Segment Start: Provided data

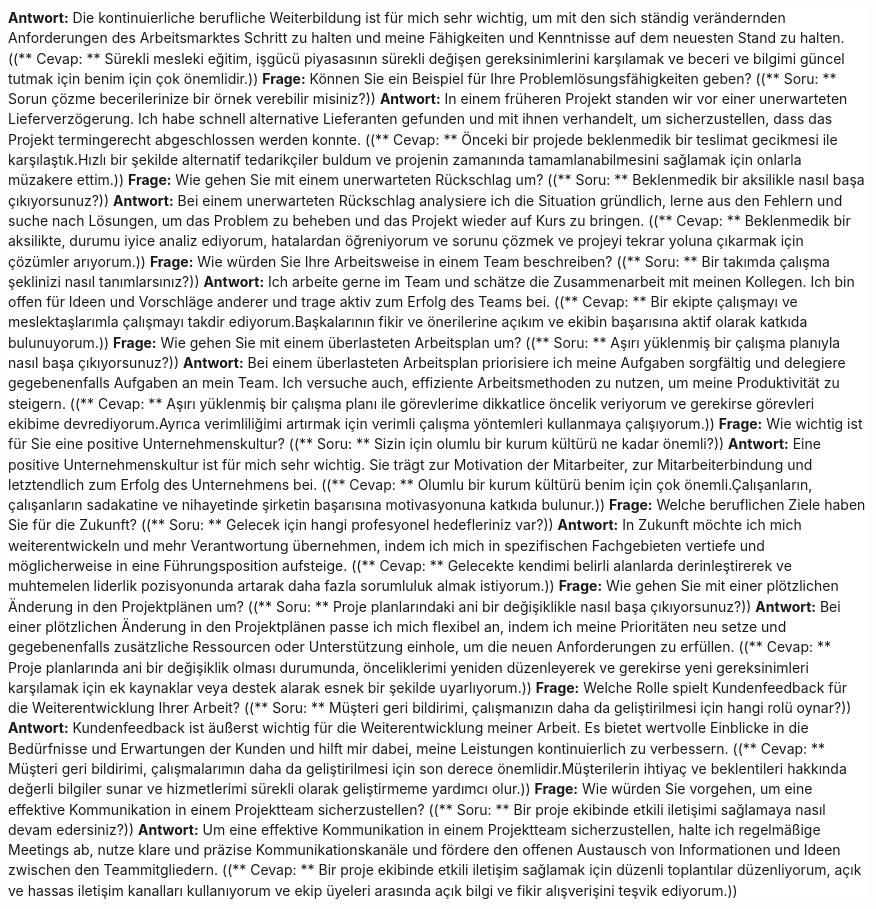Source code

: **Antwort:**  Die kontinuierliche berufliche Weiterbildung ist für mich sehr wichtig, um mit den sich ständig verändernden Anforderungen des Arbeitsmarktes Schritt zu halten und meine Fähigkeiten und Kenntnisse auf dem neuesten Stand zu halten. ((** Cevap: ** Sürekli mesleki eğitim, işgücü piyasasının sürekli değişen gereksinimlerini karşılamak ve beceri ve bilgimi güncel tutmak için benim için çok önemlidir.))
**Frage:**  Können Sie ein Beispiel für Ihre Problemlösungsfähigkeiten geben? ((** Soru: ** Sorun çözme becerilerinize bir örnek verebilir misiniz?))
**Antwort:**  In einem früheren Projekt standen wir vor einer unerwarteten Lieferverzögerung. Ich habe schnell alternative Lieferanten gefunden und mit ihnen verhandelt, um sicherzustellen, dass das Projekt termingerecht abgeschlossen werden konnte. ((** Cevap: ** Önceki bir projede beklenmedik bir teslimat gecikmesi ile karşılaştık.Hızlı bir şekilde alternatif tedarikçiler buldum ve projenin zamanında tamamlanabilmesini sağlamak için onlarla müzakere ettim.))
**Frage:**  Wie gehen Sie mit einem unerwarteten Rückschlag um? ((** Soru: ** Beklenmedik bir aksilikle nasıl başa çıkıyorsunuz?))
**Antwort:**  Bei einem unerwarteten Rückschlag analysiere ich die Situation gründlich, lerne aus den Fehlern und suche nach Lösungen, um das Problem zu beheben und das Projekt wieder auf Kurs zu bringen. ((** Cevap: ** Beklenmedik bir aksilikte, durumu iyice analiz ediyorum, hatalardan öğreniyorum ve sorunu çözmek ve projeyi tekrar yoluna çıkarmak için çözümler arıyorum.))
**Frage:**  Wie würden Sie Ihre Arbeitsweise in einem Team beschreiben? ((** Soru: ** Bir takımda çalışma şeklinizi nasıl tanımlarsınız?))
**Antwort:**  Ich arbeite gerne im Team und schätze die Zusammenarbeit mit meinen Kollegen. Ich bin offen für Ideen und Vorschläge anderer und trage aktiv zum Erfolg des Teams bei. ((** Cevap: ** Bir ekipte çalışmayı ve meslektaşlarımla çalışmayı takdir ediyorum.Başkalarının fikir ve önerilerine açıkım ve ekibin başarısına aktif olarak katkıda bulunuyorum.))
**Frage:**  Wie gehen Sie mit einem überlasteten Arbeitsplan um? ((** Soru: ** Aşırı yüklenmiş bir çalışma planıyla nasıl başa çıkıyorsunuz?))
**Antwort:**  Bei einem überlasteten Arbeitsplan priorisiere ich meine Aufgaben sorgfältig und delegiere gegebenenfalls Aufgaben an mein Team. Ich versuche auch, effiziente Arbeitsmethoden zu nutzen, um meine Produktivität zu steigern. ((** Cevap: ** Aşırı yüklenmiş bir çalışma planı ile görevlerime dikkatlice öncelik veriyorum ve gerekirse görevleri ekibime devrediyorum.Ayrıca verimliliğimi artırmak için verimli çalışma yöntemleri kullanmaya çalışıyorum.))
**Frage:**  Wie wichtig ist für Sie eine positive Unternehmenskultur? ((** Soru: ** Sizin için olumlu bir kurum kültürü ne kadar önemli?))
**Antwort:**  Eine positive Unternehmenskultur ist für mich sehr wichtig. Sie trägt zur Motivation der Mitarbeiter, zur Mitarbeiterbindung und letztendlich zum Erfolg des Unternehmens bei. ((** Cevap: ** Olumlu bir kurum kültürü benim için çok önemli.Çalışanların, çalışanların sadakatine ve nihayetinde şirketin başarısına motivasyonuna katkıda bulunur.))
**Frage:**  Welche beruflichen Ziele haben Sie für die Zukunft? ((** Soru: ** Gelecek için hangi profesyonel hedefleriniz var?))
**Antwort:**  In Zukunft möchte ich mich weiterentwickeln und mehr Verantwortung übernehmen, indem ich mich in spezifischen Fachgebieten vertiefe und möglicherweise in eine Führungsposition aufsteige. ((** Cevap: ** Gelecekte kendimi belirli alanlarda derinleştirerek ve muhtemelen liderlik pozisyonunda artarak daha fazla sorumluluk almak istiyorum.))
**Frage:**  Wie gehen Sie mit einer plötzlichen Änderung in den Projektplänen um? ((** Soru: ** Proje planlarındaki ani bir değişiklikle nasıl başa çıkıyorsunuz?))
**Antwort:**  Bei einer plötzlichen Änderung in den Projektplänen passe ich mich flexibel an, indem ich meine Prioritäten neu setze und gegebenenfalls zusätzliche Ressourcen oder Unterstützung einhole, um die neuen Anforderungen zu erfüllen. ((** Cevap: ** Proje planlarında ani bir değişiklik olması durumunda, önceliklerimi yeniden düzenleyerek ve gerekirse yeni gereksinimleri karşılamak için ek kaynaklar veya destek alarak esnek bir şekilde uyarlıyorum.))
**Frage:**  Welche Rolle spielt Kundenfeedback für die Weiterentwicklung Ihrer Arbeit? ((** Soru: ** Müşteri geri bildirimi, çalışmanızın daha da geliştirilmesi için hangi rolü oynar?))
**Antwort:**  Kundenfeedback ist äußerst wichtig für die Weiterentwicklung meiner Arbeit. Es bietet wertvolle Einblicke in die Bedürfnisse und Erwartungen der Kunden und hilft mir dabei, meine Leistungen kontinuierlich zu verbessern. ((** Cevap: ** Müşteri geri bildirimi, çalışmalarımın daha da geliştirilmesi için son derece önemlidir.Müşterilerin ihtiyaç ve beklentileri hakkında değerli bilgiler sunar ve hizmetlerimi sürekli olarak geliştirmeme yardımcı olur.))
**Frage:**  Wie würden Sie vorgehen, um eine effektive Kommunikation in einem Projektteam sicherzustellen? ((** Soru: ** Bir proje ekibinde etkili iletişimi sağlamaya nasıl devam edersiniz?))
**Antwort:**  Um eine effektive Kommunikation in einem Projektteam sicherzustellen, halte ich regelmäßige Meetings ab, nutze klare und präzise Kommunikationskanäle und fördere den offenen Austausch von Informationen und Ideen zwischen den Teammitgliedern. ((** Cevap: ** Bir proje ekibinde etkili iletişim sağlamak için düzenli toplantılar düzenliyorum, açık ve hassas iletişim kanalları kullanıyorum ve ekip üyeleri arasında açık bilgi ve fikir alışverişini teşvik ediyorum.))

Segment End: Provided data

Count the lines in the material above that contain the string "planıyla", treating uppercase and lowercase as distinct, and reply with the number alone.

1